In monetizing the functional and psychological costs and benefits between the two options, the trick or key is to have a clear understanding of the profiled consumer.  This means having a true handle on current customers and seniors living in the community.  For example, a psychological benefit to senior housing versus remaining at home is security.  It is possible to measure the value of security by talking to your current customers and imputing a value for a security service to the remain at home option.  A functional value is transportation and convenience.  If for example, the senior housing option provides shopping trips to local grocery stores or has an in-facility delicatessen and convenience store, the cost between the two options in terms of convenience and transportation is measurable.  Other examples such as activity, access (even at a cost) to prescription drug delivery, on-site medical care, check-in services, laundry, housekeeping, etc. are all items with a potential functional and psychological benefit.  Perhaps the most under-valued is the access to on-site, future health care such as an incorporated Assisted Living or Skilled Nursing Facility, even if such access is nothing more than guaranteed accommodation without a price reduction.  The important point here is that each functional and psychological benefit that is discernible and tangible to current customers has a value that is quantifiable and comparable across each option or living alternative.

The value proposition is the accumulation of the monetized values for the core product or service plus the functional and psychological factors.  Consumption activity incorporates all three elements and effective marketing strategy is grounded in communicating the value proposition of a product/service as compared to all other alternatives.
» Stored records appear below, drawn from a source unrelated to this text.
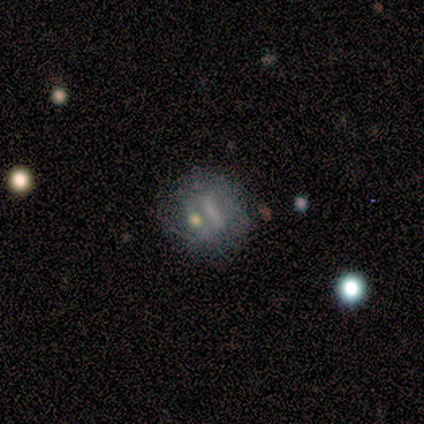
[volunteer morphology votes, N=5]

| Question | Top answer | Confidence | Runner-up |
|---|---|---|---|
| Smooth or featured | featured or disk | 60% | smooth (40%) |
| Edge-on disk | no | 100% | — |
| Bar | weak | 67% | strong (33%) |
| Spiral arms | no | 67% | yes (33%) |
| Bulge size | moderate | 33% | tied: small (33%), none (33%) |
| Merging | none | 60% | minor disturbance (20%) |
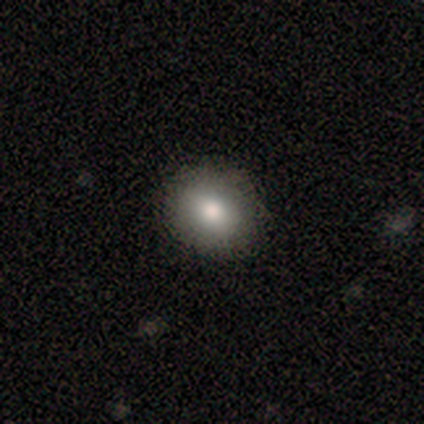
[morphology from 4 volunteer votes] smooth_or_featured: smooth (p=0.50) [alt: featured or disk p=0.25]
how_rounded: round (p=1.00)
merging: none (p=1.00)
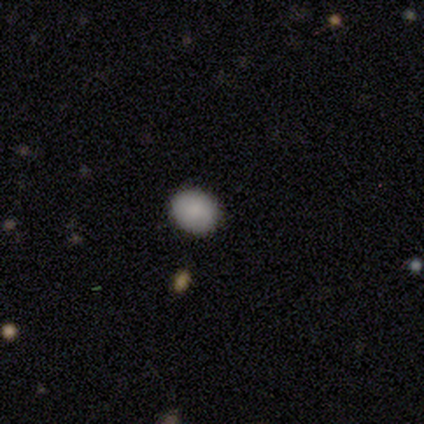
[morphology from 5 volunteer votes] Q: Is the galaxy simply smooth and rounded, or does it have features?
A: smooth — 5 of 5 (100%).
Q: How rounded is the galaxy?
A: round — 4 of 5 (80%).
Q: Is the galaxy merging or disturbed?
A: none — 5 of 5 (100%).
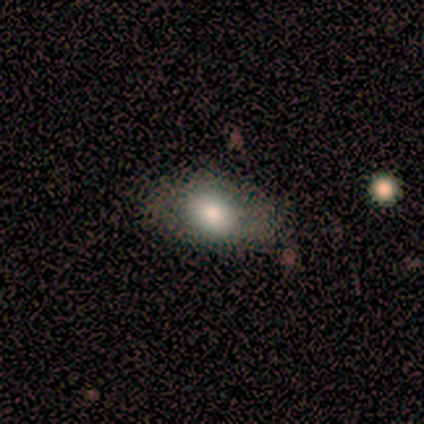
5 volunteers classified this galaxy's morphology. Smooth or featured: smooth — 80% (star or artifact — 20%)
How rounded: in between — 75% (round — 25%)
Merging: none — 50% (minor disturbance — 25%)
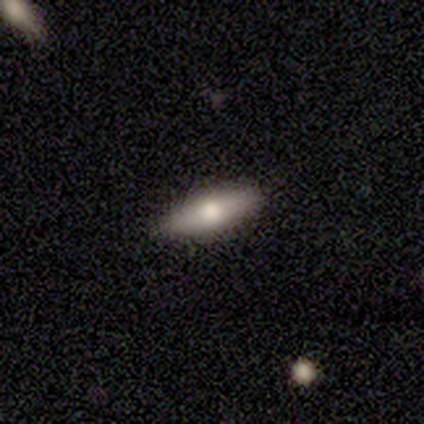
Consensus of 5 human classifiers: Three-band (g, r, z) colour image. It shows a smooth galaxy with no disk features (40%, tied with star or artifact) that is in between round and cigar-shaped (100%). Merging: none (100%).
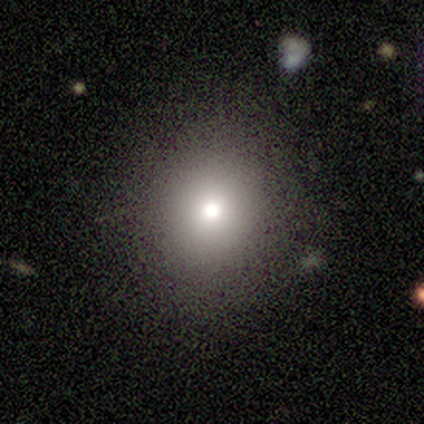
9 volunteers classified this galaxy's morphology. Volunteers were most divided on "smooth or featured": smooth: 78%, featured or disk: 22%, star or artifact: 0%. More confident: merging — none (89%); how rounded — round (86%).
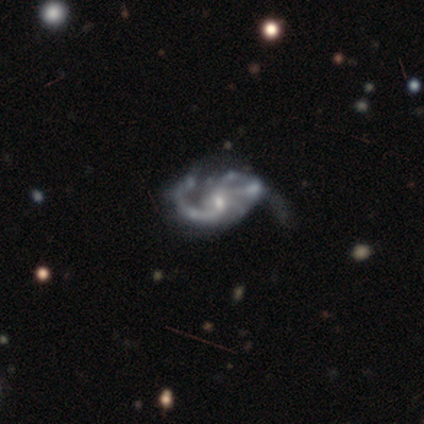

Of course the largest difficulty arises in communicating values ascribed to psychological factors.  The key in doing so is the heavy use and reliance upon, current satisfied customers.  They are the source of input as well as the ground for determining monetary values associated with the related psychological factors.

As senior housing demand is highly elastic, creating and communicating a value proposition is critical in terms of developing potential customers.  I would argue that the same approach is as critical for SNFs that are looking to attract certain types of patients with certain payer sources.  In using the above approach, an SNF would complete its economic analysis against its competitors, again monetizing the core service, the functional and psychological factors.  In many regards, completing the analysis against existing competitors is an easier exercise as quantifiable data is far more plentiful.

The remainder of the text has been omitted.